ACTIONS TO TAKE:
1/ Rewrite the part of the pandemic reflection that begins at the words "Well this has" and stops after "to the pub.", putting "lockdown" in place of "pandemic".
2/ In the pandemic reflection, which activities does the writer give as examples of the "it will always be there" attitude?
3/ Resume the pandemic reflection after its last sentence, in the same voice.

PAGE EXCERPT:
-=-=-

Well this has sucked. But as countless Instagram motivators and hustlers have said before, you either win or you learn. The entire pandemic has taught me more than I originally bargained for, which I have hopefully elucidated below.
I’m definitely not the first person to say this (it’s becoming a recurring occurrence that I just recycle old sayings and act like I came up with them, quite enjoying it) but the pandemic really made me question my priorities. I am a sucker for the attitude of “it will always be there” whether it’s joining a sports team, starting a new hobby or even just going to the pub.
I’m going to be much more active in keeping that voice quiet, and forcing myself to carpe the diem more, because it can all be taken away at a moment’s notice!
Following on from the above, I’ve always considered myself an introvert who enjoys my own space. Well, the merciless puppet master in charge of the universe decided to play a Twilight-zone style prank on me (because that’s who the world revolves around) and shut me off from the rest of the world. At first, I didn’t think I would struggle with the new normal (sorry), I would just focus on my coding, eat trash and have a jolly old time.

-=-=-

EXTRACTED INFORMATION:
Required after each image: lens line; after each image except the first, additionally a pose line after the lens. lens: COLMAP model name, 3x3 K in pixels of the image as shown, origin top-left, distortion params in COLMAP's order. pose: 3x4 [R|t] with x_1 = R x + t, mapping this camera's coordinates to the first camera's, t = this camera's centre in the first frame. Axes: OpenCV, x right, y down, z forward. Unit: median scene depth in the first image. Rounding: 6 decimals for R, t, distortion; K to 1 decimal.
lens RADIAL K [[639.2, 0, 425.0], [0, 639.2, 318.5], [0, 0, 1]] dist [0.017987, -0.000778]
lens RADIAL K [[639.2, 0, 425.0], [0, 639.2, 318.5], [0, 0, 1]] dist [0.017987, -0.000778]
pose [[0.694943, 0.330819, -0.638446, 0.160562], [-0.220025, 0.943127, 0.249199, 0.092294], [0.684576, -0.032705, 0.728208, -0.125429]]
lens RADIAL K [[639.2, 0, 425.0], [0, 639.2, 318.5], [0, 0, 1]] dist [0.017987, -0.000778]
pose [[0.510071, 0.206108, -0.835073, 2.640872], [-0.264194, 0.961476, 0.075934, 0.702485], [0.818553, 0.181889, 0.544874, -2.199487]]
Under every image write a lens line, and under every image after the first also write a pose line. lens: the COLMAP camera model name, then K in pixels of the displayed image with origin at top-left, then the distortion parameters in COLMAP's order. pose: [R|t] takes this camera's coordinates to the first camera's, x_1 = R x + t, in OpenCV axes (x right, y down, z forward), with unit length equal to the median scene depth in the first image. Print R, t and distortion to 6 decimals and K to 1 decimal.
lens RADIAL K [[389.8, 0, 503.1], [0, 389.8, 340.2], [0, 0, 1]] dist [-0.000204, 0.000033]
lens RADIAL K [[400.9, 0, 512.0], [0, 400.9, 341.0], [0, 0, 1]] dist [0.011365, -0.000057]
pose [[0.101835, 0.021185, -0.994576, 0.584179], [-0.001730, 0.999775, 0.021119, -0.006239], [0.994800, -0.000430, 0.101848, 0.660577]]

-=-=-

TASK ANSWERS:
1/
Well this has sucked. But as countless Instagram motivators and hustlers have said before, you either win or you learn. The entire lockdown has taught me more than I originally bargained for, which I have hopefully elucidated below.
I’m definitely not the first person to say this (it’s becoming a recurring occurrence that I just recycle old sayings and act like I came up with them, quite enjoying it) but the lockdown really made me question my priorities. I am a sucker for the attitude of “it will always be there” whether it’s joining a sports team, starting a new hobby or even just going to the pub.

2/
Joining a sports team
Starting a new hobby
Going to the pub

3/
But I quickly found that my mood was terrible and I was grouchy, basically slowly turning into Jack Nicholson in the Shining, but instead of going on an axe rampage, I would just aggressively abstain from washing up. I missed bouncing ideas off people, laughing about stupid stuff at work when you are dog tired at 3pm and meeting up with friends for pints that you regret the next day.
There will be people out there who genuinely did enjoy the solitude of the pandemic and whilst I did find some of it beneficial (my % of time wearing trousers is probably going to skyrocket in the coming weeks, do with that information what you will), I mostly discovered that I need some social interaction to appreciate my own time, so just know if we are socialising together that I am effectively using you like a social vampire so I can enjoy my solitary beer on my couch more later!
Prior to the pandemic, I had never really suffered from mental health problems, and had a pretty warped idea of what it was like to suffer from anxiety. That’s not the case now.
What really stuck out to me was how sneaky these problems can be, even so that you don’t even notice you have them yourself.
I found myself withdrawing more and more, and not enjoying the things that I used to love, but never once thought it was a mental health thing.
It snuck up on me, and even now that I’m a bit better, I still find my mind tricking me into doing things that aren’t good for me, like staying in bed until the afternoon on the weekends or eating a whole tub of Biscoff spread with a teaspoon (although to be fair I used to do that one before the pandemic so that may just be what I’m like).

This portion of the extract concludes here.